Challenger CEO resigns as group reports annual loss

Challenger Financial Services Group Ltd chief executive Mike Tilley surprised the market today by resigning less than a year after his contract was extended until 2011, as the group reported an annual loss.

Mr Tilley, who became chief executive in 2004, will get a $1.75 million termination payment and be replaced by deputy managing director Dominic Stevens from September 1.

The departure, which Challenger said was based on a “mutual decision” between Mr Tilley and the board, follows resignations in the past month of Babcock & Brown Ltd and National Australia Bank Ltd heads, Phil Green and John Stewart.

Like Mr Tilley, they led companies hurt by a global liquidity squeeze, which began to shake world credit and equity markets in August last year.

Challenger has been one of Australia’s worst hit stocks, as falling sharemarkets and attractive cash rates reduced income at its funds management division and an aversion to debt spooked investors in its listed satellite funds.

The Packer family-backed investment group reported a net loss for 2007/08 of $44.2 million, lower than its forecast for a $20 million profit and compared with a net profit of $255 million the previous year.

The poor result reflected a fall in the value of Challenger’s investments in its underperforming property and infrastructure funds, which are still trading at considerable discounts to their net tangible asset values, despite selling assets to reduce gearing.

Challenger’s normalised net profit, which stripped out the mark-to-market losses from the funds and other significant items, was $217.9 million, up 19.7 per cent from the previous year and was slightly above market forecasts.

Shares in the Sydney-based group added 16 cents, or 7.1 per cent, to $2.41 but are still down 63 per cent from their 2007 high of $6.58.

Challenger’s board knew Mr Tilley was never going to stay “long, long term” when it hired him, chairman Mr Peter Polson told journalists.

But the group extended Mr Tilley’s contract last October to 2011 to ensure it would be positioned to “get the settings right and provide continuity” during a difficult period.

Asked if anything had changed since Mr Tilley’s contract was renewed in October, Mr Polson said the worst of the credit crisis may have passed and that Mr Tilley had put the business in a strong position.

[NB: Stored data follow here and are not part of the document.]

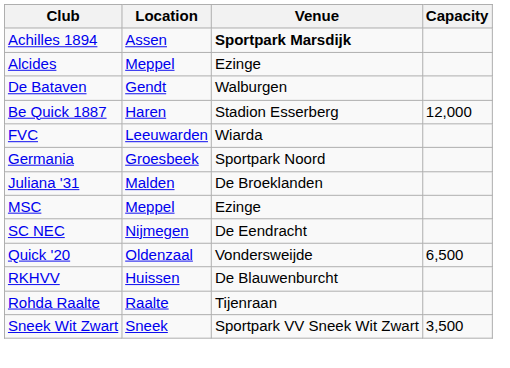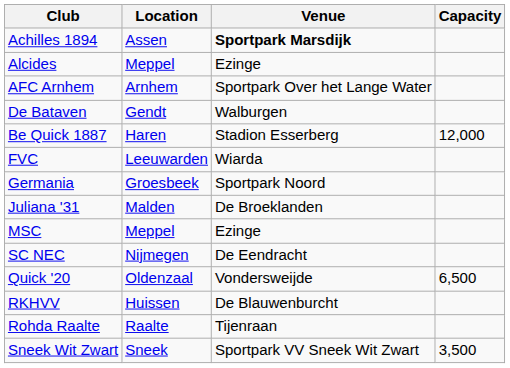+ row: AFC Arnhem | Arnhem | Sportpark Over het Lange Water
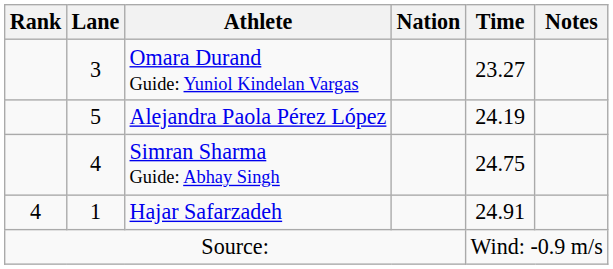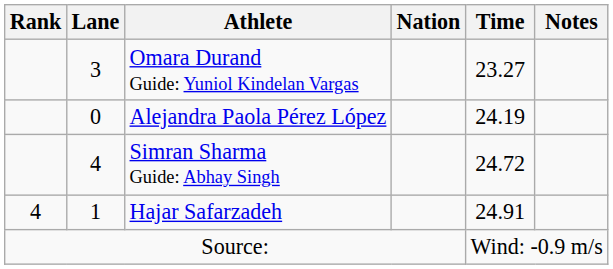Alejandra Paola Pérez López | Lane: 5 -> 0
Simran Sharma Guide: Abhay Singh | Time: 24.75 -> 24.72
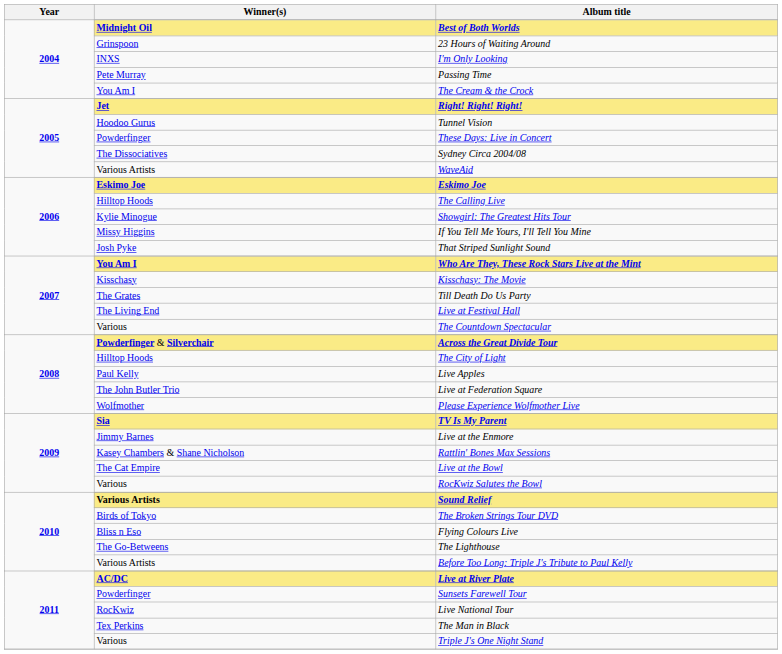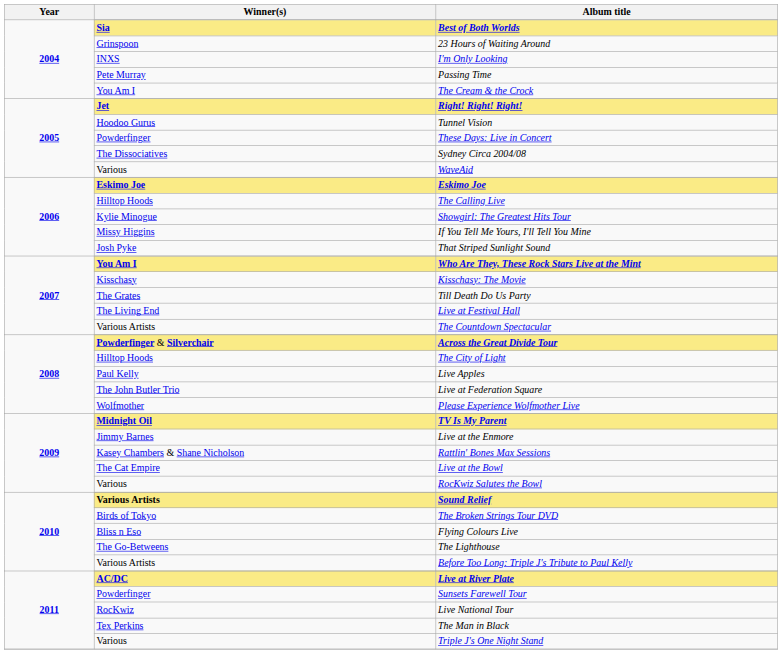Best of Both Worlds | Winner(s): Midnight Oil -> Sia
WaveAid | Winner(s): Various Artists -> Various
The Countdown Spectacular | Winner(s): Various -> Various Artists
TV Is My Parent | Winner(s): Sia -> Midnight Oil
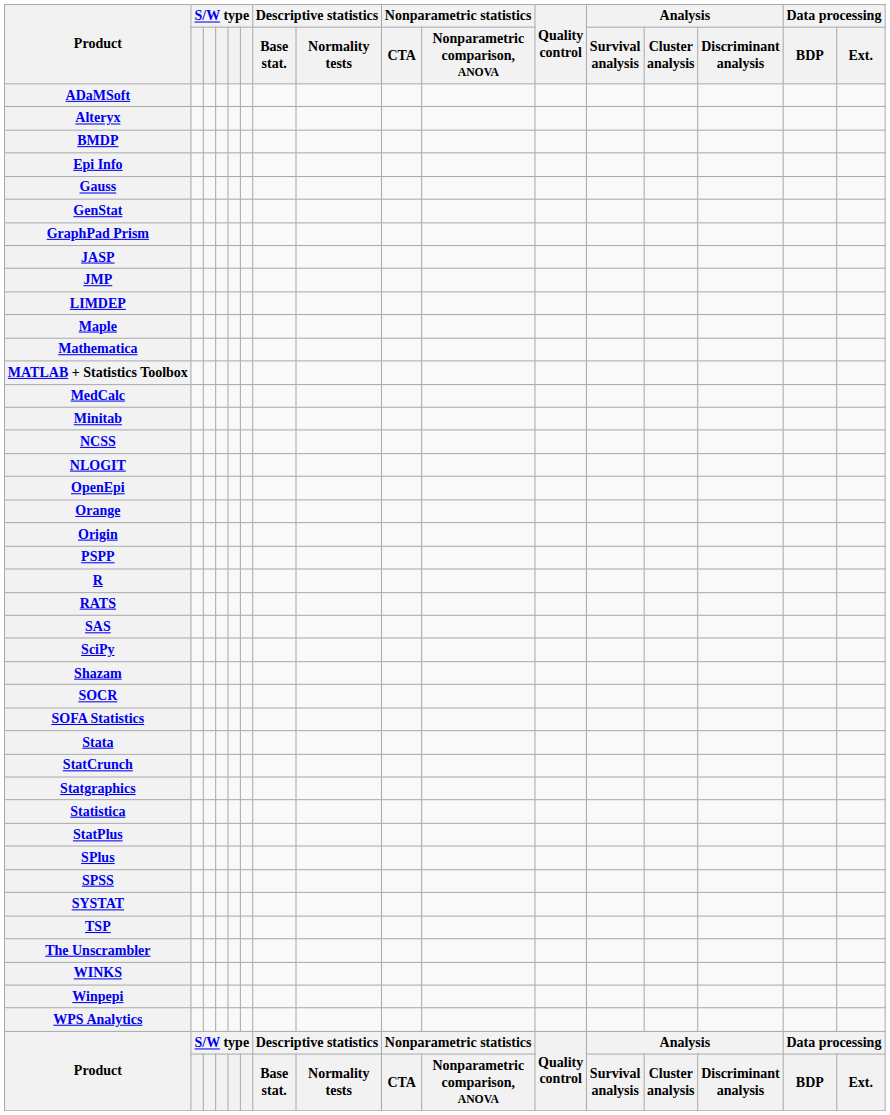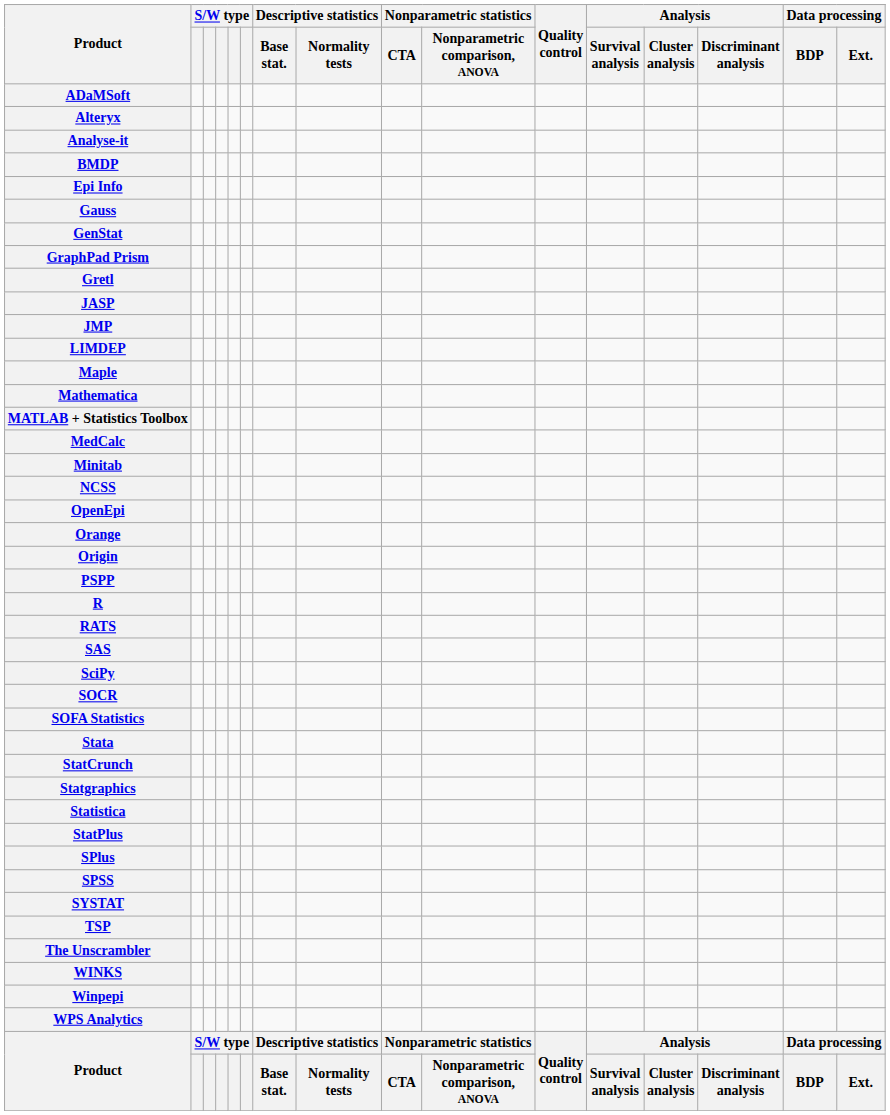+ row: Analyse-it
+ row: Gretl
- row: NLOGIT
- row: Shazam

At June 30, the group had $241 million in available cash and access to an undrawn $350 million debt facility.

Much to the chagrin of journalists, the often elusive Mr Tilley chose not to face the press today.

Mr Tilley said in a statement that he had fulfilled “a key set of objectives” at Challenger and that the company was in “strong shape” with “many exciting opportunities”.

He is also understood to have told analysts that his family was happy that he was standing down.

Mr Stevens said 2008 may be considered as the toughest year for financial services firms in a generation.

“It will always be difficult to pick the bottom, however, probably the majority of this negativity may have been priced-in,” he said.

“We remain confident in our pursuit of generating double-digit earnings per share growth in the long term.”

Profits at the group’s mortgage management division rose 11 per cent as a strong performance from its broker aggregation platform offset tough conditions in securitisation markets.

Mr Stevens said those markets were showing early signs of recovery

Net income at the asset management division rose 23 per cent reflecting strong sales of annuities and higher interest rates, while funds management profits dipped 23 per cent.

Challenger declared a final dividend of 7.5 cents, brining the full-year payment to 12.5 cents, in line with the previous year.